I bought a small Karcher from Walmart for about 89.00. I'm not sure what the PSI is but it works great for stencils and reclaiming screens...


----------



## GatoNegro (Apr 28, 2009)

Pressure washers are great, but extremely high pressure is not necessarily the best. Too much pressure can actually blow the emulsion off the exposed screen. When using a pressure washer try not to focus on specific spots of the exposed screen, go all around it. 
Don't over wash-out your exposed screen, this can actually cause the emulsion to start to wash out from spots that don't need to be washed out.


----------



## jsreid (Oct 10, 2008)

I have a separate hose for washing out the stencil.


----------



## priestess (May 31, 2009)

The idea is great I used my garden power waszeh for that and the methode is very good. I dont know whether the power washer can still be used in the garden, but I'm very plaesed with the effects.


----------



## BillyV (May 8, 2009)

I have a little 1600psi unit I picked up from Lowes for $98 that works perfect.


----------



## GatoNegro (Apr 28, 2009)

I got one at a hardware store for $78 (1200 PSI); pressure washers are great to have, and it really gets the job done quickly and accurately. You just have to be sure not to over-wash your screens, and most importantly make sure to keep a safe distance between you and the said screen (about 2-4 feet). Otherwise you can lose detail, and/or blow off some of the emulsion off of the exposed screens.


----------



## jmlampert23 (Nov 7, 2008)

i suggust not using a pressure washer to wash out the stencil


----------



## BillyV (May 8, 2009)

Why not?
It is prety much standard?


----------



## midwaste (Apr 8, 2008)

The difference between a pressure washer working well or not is the spray pattern. Don't use a pressure washer that has a tight, stream pattern at close distances, period. It will blow your stencil out. However, you may get good results washing out stencils by keeping it 10-12" away.

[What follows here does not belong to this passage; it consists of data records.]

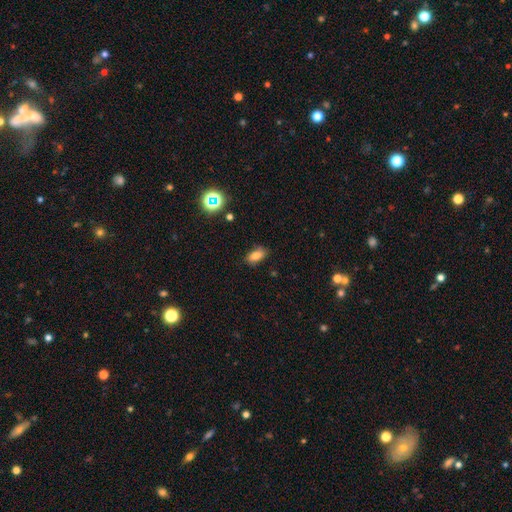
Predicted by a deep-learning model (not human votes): The model was most divided on "merging": none: 80%, minor disturbance: 15%, major disturbance: 3%, merger: 2%. More confident: how rounded — in between (87%); smooth or featured — smooth (80%).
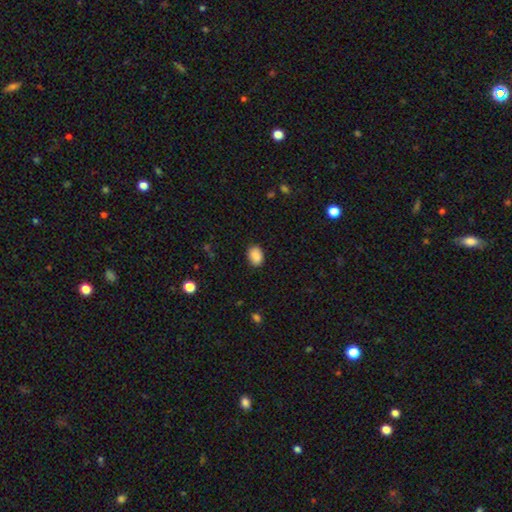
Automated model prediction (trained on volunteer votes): Q: Smooth or featured?
A: smooth (89%); runner-up: star or artifact (8%)
Q: How rounded?
A: in between (77%); runner-up: round (22%)
Q: Merging?
A: none (87%); runner-up: minor disturbance (9%)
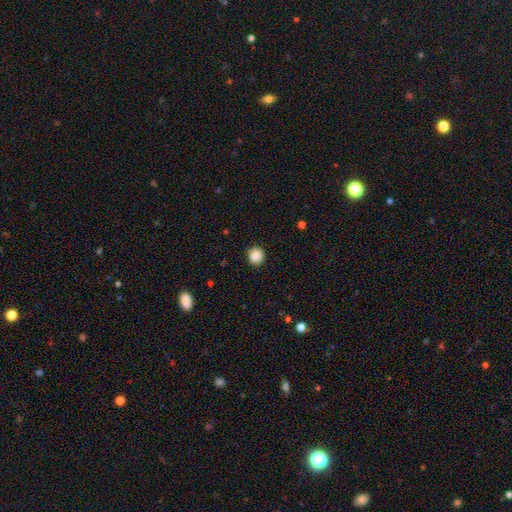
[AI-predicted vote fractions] Smooth or featured?
  - smooth: 88% *
  - star or artifact: 9%
  - featured or disk: 3%
How rounded?
  - round: 89% *
  - in between: 10%
  - cigar-shaped: 1%
Merging?
  - none: 90% *
  - minor disturbance: 7%
  - major disturbance: 2%
  - merger: 1%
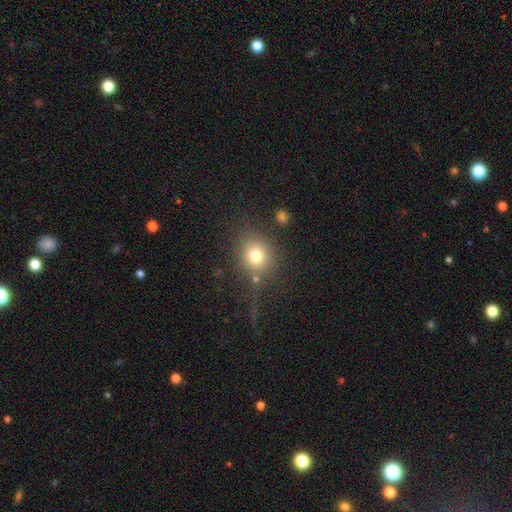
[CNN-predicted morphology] A smooth galaxy with no disk features (77%) that is round (79%). Merging: none (70%).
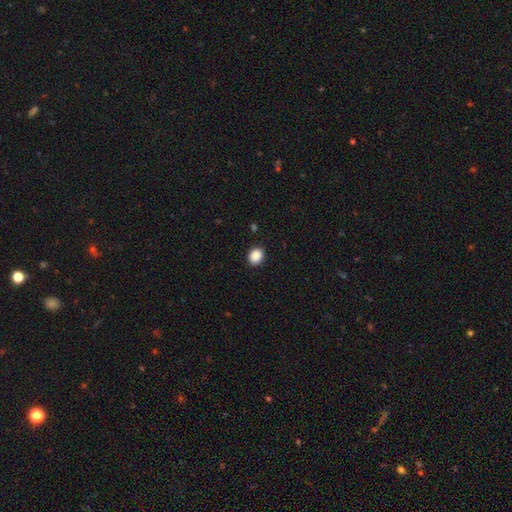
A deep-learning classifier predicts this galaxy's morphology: This is clearly a smooth galaxy (89%). How rounded: possibly round (52%). Merging: clearly none (91%).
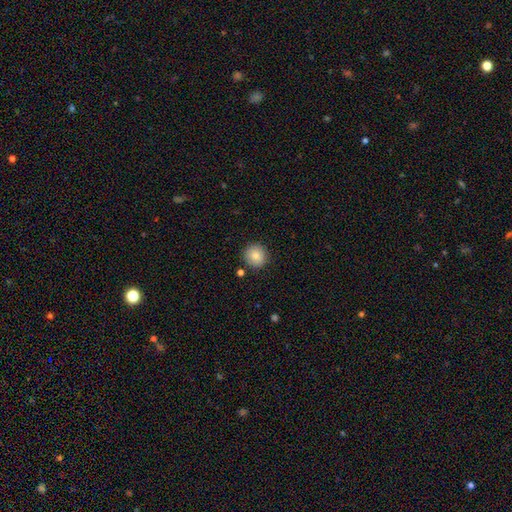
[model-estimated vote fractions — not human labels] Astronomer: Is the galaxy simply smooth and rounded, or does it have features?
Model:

Many Karchers have a tip that rotates in a circular pattern, and does not pinpoint, it works well for washing out screens, or you can get close (2-3") and blast out emulsion.


----------



## mrvixx (Jan 13, 2009)

AdVanceNetworks said:


> Why not?
> It is prety much standard?


Pressure washers are not standard for washing out stencils. If you need to use one for stencils then you are probably overexposing. a pressure washer is meant to reclaim screens not necessarily for stencils. all you need is a spray nozzle on a water hose.


----------



## manicprints (May 27, 2009)

Pressure washers work great for washing out stencils Gatonegro and Midwaste have good points find a good distance and wide spray pattern not focused. Ive washed out index dots of 144 resolution on 165 mesh with great results and no blowout, also I wet the inside give it a soft rub in with my hand then flip it wet the back let it set a few seconds and pressure wash out. It's kind of a feel like pulling squeeges you get better at it with a little practice and maybe a sacrificed stencil or two


----------



## GatoNegro (Apr 28, 2009)

Ditto Manicprints! First wet the screen on both sides, let it sit for a minute or two and simply wash out from a safe distance. If you get a good exposure time you won't have to wash your stencil out for more than a minute and change. 
A great way to washout fussy details on the stencil is with a spray bottle filled with warm water. Just hold the screen up to some kind of backlight (in a light safe environment of course), take the spray bottle and hit the little details with the water. 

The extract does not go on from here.